- **Assignment**: Please read the article about Pag-asa and state how many years of research the Philippine Eagle Foundation spent before it hatched its first eagle.

- **Passage**:
────

Pag-asa: The silver eagle
DAVAO CITY—Twenty-five years ago, on Jan. 15, the then 20-square-meter incubation and breeding room of the Philippine Eagle Center in Malagos, Baguio District, here erupted into cheers and high fives.
At last, after 14 years of research, the Philippine Eagle Foundation (PEF) had managed to conceive through artificial insemination, and hatch, its first eagle named Pag-asa.
“I was there at that time. Everyone was anxious as the chick refused to break out of its shell on its own,” Dennis Salvador, PEF’s executive director, recalled.
The chick apparently needed help, prompting a PEF staff member to crack open the egg.
“Everyone cheered once the hatch was complete,” Salvador said, adding that then Davao City Mayor Rodrigo Duterte declared that day “Philippine Eagle Day (Pag-asa Day).”
PEF’s breeding manager Domingo Tadena described as “a very unforgettable feeling” the staff’s anticipation over the momentous event.
“We did not go to sleep after the chick peeked through the shell. We did not know how long before it fully emerges,” Tadena told the Inquirer.
Pag-asa, a critically endangered eagle, drew attention on global efforts to save the environment and other species.

────

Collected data
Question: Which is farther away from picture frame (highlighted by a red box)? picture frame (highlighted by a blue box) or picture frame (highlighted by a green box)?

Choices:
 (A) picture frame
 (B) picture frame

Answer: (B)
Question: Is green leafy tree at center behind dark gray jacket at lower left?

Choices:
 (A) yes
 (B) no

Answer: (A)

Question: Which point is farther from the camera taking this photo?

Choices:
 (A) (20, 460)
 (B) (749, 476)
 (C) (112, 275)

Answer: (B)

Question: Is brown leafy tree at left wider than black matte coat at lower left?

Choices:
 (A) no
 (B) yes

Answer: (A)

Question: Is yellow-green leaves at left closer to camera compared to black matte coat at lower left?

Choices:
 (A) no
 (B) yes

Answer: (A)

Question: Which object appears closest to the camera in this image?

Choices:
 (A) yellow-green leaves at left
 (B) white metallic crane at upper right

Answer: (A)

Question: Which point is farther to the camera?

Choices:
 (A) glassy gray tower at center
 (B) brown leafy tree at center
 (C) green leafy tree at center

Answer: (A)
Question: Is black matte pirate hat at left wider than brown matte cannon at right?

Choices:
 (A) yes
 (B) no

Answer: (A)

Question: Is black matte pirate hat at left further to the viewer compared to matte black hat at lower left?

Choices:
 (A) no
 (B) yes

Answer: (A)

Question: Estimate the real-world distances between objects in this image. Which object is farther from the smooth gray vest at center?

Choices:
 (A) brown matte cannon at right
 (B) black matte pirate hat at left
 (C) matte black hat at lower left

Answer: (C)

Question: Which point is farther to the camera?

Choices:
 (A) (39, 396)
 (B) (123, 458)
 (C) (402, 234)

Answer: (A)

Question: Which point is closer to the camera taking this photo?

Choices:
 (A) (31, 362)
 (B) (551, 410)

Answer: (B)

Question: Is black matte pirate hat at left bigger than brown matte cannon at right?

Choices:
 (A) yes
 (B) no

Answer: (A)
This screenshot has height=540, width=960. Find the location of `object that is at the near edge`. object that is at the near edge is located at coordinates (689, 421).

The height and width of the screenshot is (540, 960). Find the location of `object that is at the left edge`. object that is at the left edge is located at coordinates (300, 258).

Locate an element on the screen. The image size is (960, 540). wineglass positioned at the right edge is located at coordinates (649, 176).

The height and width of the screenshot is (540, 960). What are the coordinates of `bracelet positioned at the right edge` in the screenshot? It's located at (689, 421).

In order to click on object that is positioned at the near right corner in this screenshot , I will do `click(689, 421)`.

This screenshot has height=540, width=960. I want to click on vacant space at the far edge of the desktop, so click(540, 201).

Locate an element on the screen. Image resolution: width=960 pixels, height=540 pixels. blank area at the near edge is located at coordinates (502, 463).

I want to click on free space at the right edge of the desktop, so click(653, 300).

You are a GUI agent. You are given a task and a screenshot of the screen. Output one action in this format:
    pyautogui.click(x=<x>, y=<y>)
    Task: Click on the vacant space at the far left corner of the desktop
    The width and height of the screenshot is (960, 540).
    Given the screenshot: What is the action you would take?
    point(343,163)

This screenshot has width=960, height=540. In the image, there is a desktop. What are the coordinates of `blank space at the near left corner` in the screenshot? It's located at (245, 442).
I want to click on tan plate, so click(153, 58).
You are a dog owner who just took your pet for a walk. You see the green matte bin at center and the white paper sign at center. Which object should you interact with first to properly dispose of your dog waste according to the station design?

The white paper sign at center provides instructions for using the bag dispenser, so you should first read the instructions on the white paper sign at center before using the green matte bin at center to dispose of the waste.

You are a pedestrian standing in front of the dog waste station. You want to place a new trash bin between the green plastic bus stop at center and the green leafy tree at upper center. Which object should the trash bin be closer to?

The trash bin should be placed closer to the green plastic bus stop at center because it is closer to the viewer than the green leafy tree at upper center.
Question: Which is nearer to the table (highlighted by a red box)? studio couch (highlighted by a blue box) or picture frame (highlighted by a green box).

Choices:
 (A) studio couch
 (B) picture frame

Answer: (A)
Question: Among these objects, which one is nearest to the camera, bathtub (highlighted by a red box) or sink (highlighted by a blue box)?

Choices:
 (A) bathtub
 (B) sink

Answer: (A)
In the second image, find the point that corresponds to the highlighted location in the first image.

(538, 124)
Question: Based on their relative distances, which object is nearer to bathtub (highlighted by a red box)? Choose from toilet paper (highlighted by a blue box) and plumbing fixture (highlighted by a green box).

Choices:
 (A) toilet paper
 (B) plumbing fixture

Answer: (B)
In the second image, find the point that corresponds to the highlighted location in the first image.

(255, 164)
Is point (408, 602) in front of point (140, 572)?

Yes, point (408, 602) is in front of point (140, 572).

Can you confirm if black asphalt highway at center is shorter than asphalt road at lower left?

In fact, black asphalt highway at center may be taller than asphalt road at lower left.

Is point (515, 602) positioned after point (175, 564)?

────

- **Task solution**: 14 years